## [INPUT FOR THIS TASK]
■ ■ ■
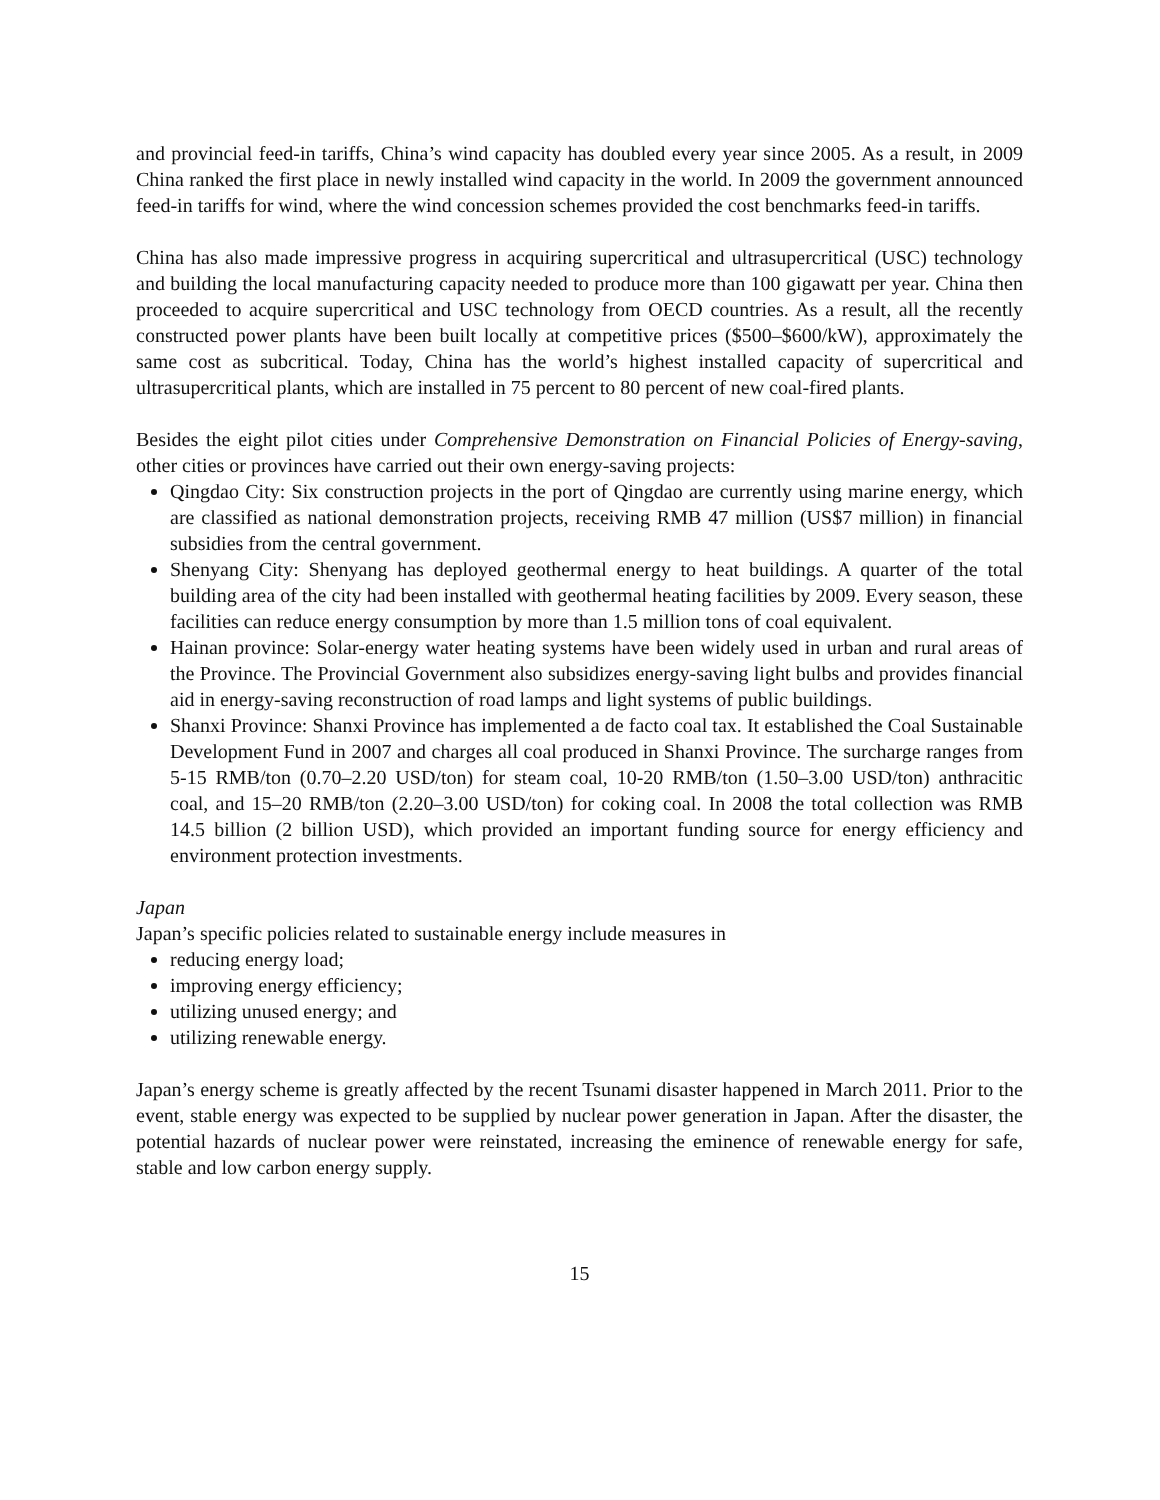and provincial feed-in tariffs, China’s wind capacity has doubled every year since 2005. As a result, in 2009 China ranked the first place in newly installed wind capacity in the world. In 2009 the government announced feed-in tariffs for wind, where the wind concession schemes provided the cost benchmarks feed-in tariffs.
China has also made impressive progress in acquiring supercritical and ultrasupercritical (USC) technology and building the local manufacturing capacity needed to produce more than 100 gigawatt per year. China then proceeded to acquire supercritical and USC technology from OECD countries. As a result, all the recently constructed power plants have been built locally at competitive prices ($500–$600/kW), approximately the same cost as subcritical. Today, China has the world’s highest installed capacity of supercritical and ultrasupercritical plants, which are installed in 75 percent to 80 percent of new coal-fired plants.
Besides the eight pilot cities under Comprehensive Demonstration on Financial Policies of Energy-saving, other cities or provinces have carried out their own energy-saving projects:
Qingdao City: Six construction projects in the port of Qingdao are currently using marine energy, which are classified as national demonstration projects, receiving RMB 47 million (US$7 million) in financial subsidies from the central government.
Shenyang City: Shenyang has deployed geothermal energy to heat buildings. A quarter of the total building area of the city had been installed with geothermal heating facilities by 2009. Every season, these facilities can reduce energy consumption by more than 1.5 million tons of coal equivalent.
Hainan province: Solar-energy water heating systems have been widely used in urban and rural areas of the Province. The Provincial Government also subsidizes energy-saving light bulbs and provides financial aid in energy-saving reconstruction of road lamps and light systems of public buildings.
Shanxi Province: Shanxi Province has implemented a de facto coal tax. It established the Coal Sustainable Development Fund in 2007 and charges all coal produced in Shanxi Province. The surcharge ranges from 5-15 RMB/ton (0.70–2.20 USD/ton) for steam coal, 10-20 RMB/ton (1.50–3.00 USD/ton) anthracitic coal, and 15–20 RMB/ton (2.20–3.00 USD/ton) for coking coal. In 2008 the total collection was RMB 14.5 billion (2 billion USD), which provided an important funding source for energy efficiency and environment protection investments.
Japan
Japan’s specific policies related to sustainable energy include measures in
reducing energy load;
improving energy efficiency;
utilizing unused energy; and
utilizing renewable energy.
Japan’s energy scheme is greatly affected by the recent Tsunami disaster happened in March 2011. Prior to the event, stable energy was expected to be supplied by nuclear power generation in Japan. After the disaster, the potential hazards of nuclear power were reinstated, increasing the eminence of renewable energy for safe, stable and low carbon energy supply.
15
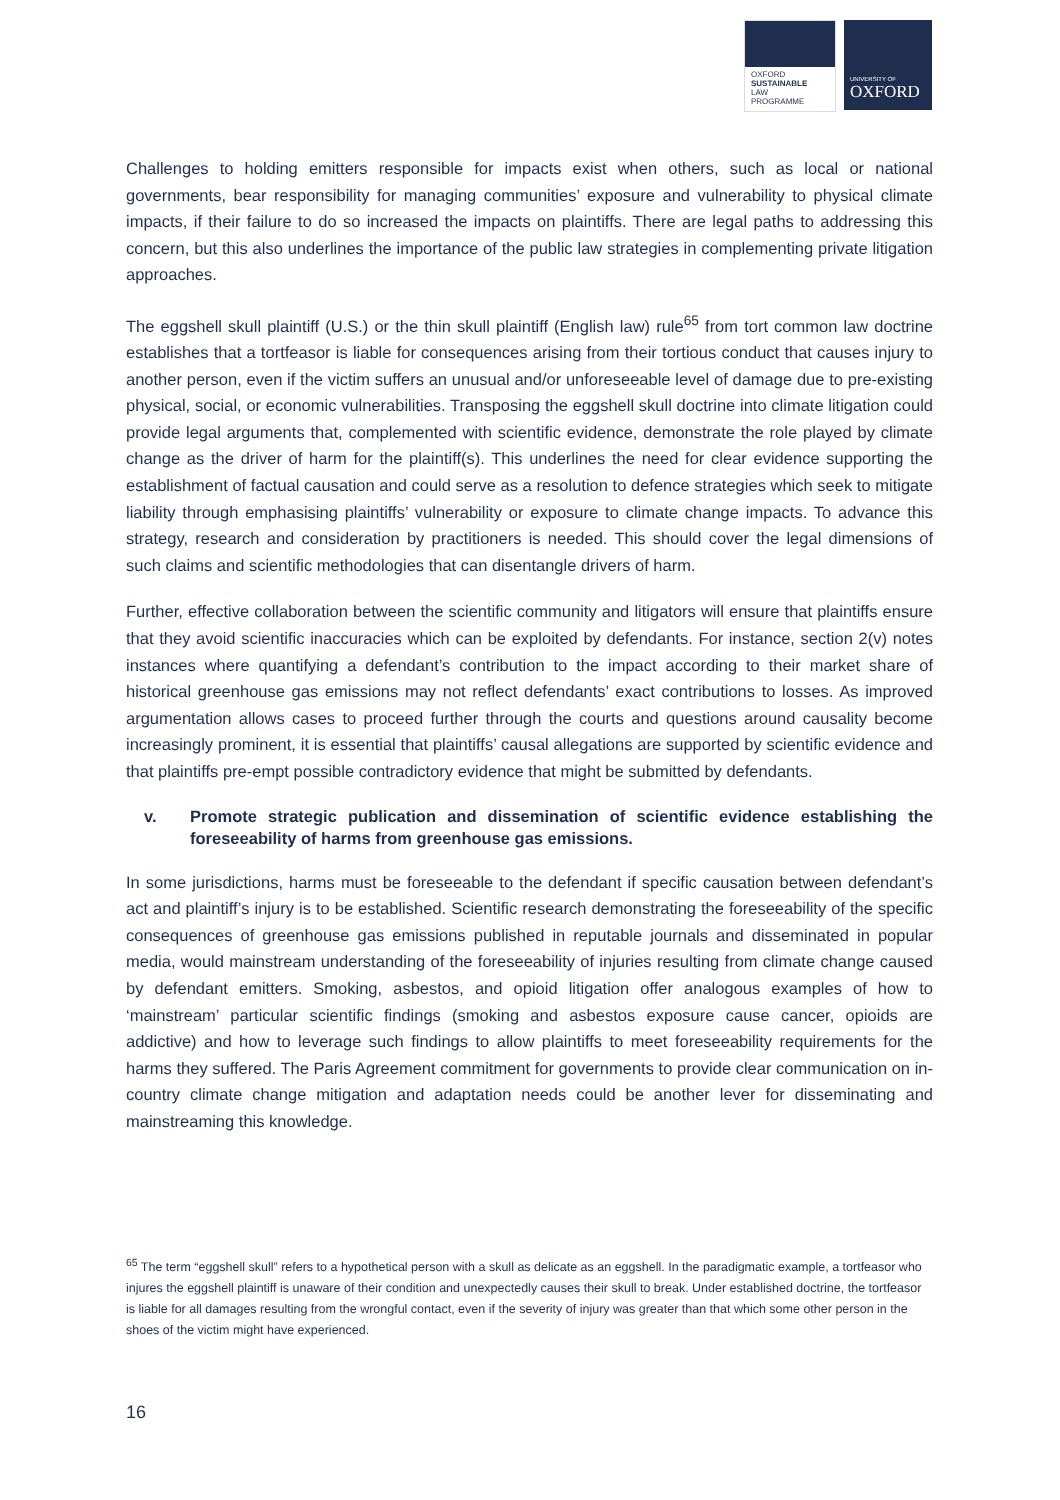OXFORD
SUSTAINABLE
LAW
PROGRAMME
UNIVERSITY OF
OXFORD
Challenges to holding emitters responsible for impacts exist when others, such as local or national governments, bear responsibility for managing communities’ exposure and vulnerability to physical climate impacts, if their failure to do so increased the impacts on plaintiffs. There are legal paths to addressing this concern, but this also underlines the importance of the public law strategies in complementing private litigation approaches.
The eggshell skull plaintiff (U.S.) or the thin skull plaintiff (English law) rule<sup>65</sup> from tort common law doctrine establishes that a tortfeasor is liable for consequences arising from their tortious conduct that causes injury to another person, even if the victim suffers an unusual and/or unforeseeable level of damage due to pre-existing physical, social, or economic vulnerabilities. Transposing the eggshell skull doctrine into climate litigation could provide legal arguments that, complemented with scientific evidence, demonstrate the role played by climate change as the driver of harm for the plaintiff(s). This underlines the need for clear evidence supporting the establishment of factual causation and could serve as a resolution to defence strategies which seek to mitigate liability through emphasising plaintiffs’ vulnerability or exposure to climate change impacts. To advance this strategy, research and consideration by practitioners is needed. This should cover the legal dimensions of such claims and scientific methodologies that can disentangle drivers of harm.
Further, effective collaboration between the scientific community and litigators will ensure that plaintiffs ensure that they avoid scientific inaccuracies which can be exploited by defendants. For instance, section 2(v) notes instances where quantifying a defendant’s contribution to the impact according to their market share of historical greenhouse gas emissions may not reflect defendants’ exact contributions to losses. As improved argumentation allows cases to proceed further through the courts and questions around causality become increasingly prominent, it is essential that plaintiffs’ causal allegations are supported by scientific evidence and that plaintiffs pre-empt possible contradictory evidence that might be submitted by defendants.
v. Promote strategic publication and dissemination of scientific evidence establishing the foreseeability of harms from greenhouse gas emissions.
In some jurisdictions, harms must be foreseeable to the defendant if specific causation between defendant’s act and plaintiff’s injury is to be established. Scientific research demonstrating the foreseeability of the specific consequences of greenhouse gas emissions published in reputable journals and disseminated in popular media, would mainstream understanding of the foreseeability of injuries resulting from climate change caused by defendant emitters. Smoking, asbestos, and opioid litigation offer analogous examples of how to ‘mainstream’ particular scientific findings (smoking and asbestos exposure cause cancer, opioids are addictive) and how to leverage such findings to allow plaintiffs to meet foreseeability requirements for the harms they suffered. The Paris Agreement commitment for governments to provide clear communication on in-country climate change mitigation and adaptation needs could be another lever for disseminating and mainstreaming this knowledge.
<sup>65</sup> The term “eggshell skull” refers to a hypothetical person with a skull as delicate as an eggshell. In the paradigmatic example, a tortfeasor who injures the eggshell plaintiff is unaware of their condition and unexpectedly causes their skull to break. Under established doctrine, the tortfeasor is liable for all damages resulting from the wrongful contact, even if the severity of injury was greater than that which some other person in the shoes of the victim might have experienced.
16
■ ■ ■
## [WHAT IS BEING ASKED]
Starting at the line above that holds "Hainan province: Solar-energy", repeat every line exactly down to and including the line that holds "Challenges to holding", then stop. Do not carry over any pictures.

## [RESULT]
Hainan province: Solar-energy water heating systems have been widely used in urban and rural areas of the Province. The Provincial Government also subsidizes energy-saving light bulbs and provides financial aid in energy-saving reconstruction of road lamps and light systems of public buildings.
Shanxi Province: Shanxi Province has implemented a de facto coal tax. It established the Coal Sustainable Development Fund in 2007 and charges all coal produced in Shanxi Province. The surcharge ranges from 5-15 RMB/ton (0.70–2.20 USD/ton) for steam coal, 10-20 RMB/ton (1.50–3.00 USD/ton) anthracitic coal, and 15–20 RMB/ton (2.20–3.00 USD/ton) for coking coal. In 2008 the total collection was RMB 14.5 billion (2 billion USD), which provided an important funding source for energy efficiency and environment protection investments.
Japan
Japan’s specific policies related to sustainable energy include measures in
reducing energy load;
improving energy efficiency;
utilizing unused energy; and
utilizing renewable energy.
Japan’s energy scheme is greatly affected by the recent Tsunami disaster happened in March 2011. Prior to the event, stable energy was expected to be supplied by nuclear power generation in Japan. After the disaster, the potential hazards of nuclear power were reinstated, increasing the eminence of renewable energy for safe, stable and low carbon energy supply.
15
OXFORD
SUSTAINABLE
LAW
PROGRAMME
UNIVERSITY OF
OXFORD
Challenges to holding emitters responsible for impacts exist when others, such as local or national governments, bear responsibility for managing communities’ exposure and vulnerability to physical climate impacts, if their failure to do so increased the impacts on plaintiffs. There are legal paths to addressing this concern, but this also underlines the importance of the public law strategies in complementing private litigation approaches.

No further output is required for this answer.